Collected data:
=======

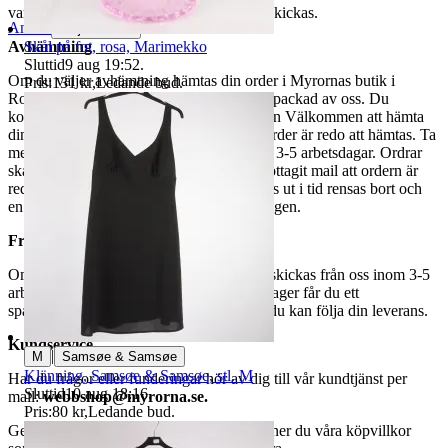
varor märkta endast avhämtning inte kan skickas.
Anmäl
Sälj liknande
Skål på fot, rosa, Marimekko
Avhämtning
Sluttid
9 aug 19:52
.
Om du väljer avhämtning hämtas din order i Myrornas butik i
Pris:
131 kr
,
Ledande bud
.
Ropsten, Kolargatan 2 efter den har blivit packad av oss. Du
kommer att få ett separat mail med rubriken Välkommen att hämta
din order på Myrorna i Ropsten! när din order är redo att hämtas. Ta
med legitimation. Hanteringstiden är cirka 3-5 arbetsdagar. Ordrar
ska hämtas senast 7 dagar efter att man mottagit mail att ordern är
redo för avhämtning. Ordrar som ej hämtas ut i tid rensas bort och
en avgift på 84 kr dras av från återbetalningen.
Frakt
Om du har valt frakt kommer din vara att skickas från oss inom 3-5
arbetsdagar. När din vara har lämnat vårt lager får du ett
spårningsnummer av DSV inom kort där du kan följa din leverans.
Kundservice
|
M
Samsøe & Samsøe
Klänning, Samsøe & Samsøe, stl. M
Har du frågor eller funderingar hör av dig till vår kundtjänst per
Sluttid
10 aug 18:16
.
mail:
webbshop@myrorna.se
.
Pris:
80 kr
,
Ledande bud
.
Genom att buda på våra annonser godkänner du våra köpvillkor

=======

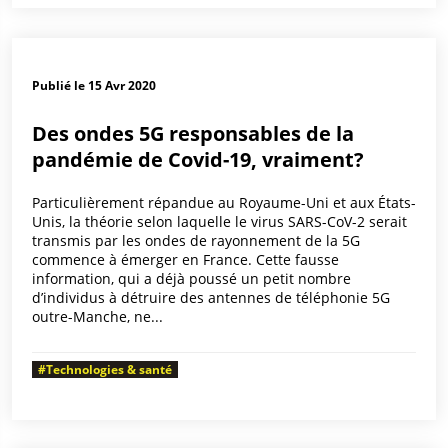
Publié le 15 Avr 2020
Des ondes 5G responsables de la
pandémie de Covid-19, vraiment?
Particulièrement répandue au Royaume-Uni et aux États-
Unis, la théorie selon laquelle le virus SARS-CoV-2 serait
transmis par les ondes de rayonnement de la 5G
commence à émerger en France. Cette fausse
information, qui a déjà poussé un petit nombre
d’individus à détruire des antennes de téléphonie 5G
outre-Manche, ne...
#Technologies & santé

=======

What to produce:
If a line of the records above holds the word "kommer", show it.

Response to the exercise:
kommer att få ett separat mail med rubriken Välkommen att hämta
Om du har valt frakt kommer din vara att skickas från oss inom 3-5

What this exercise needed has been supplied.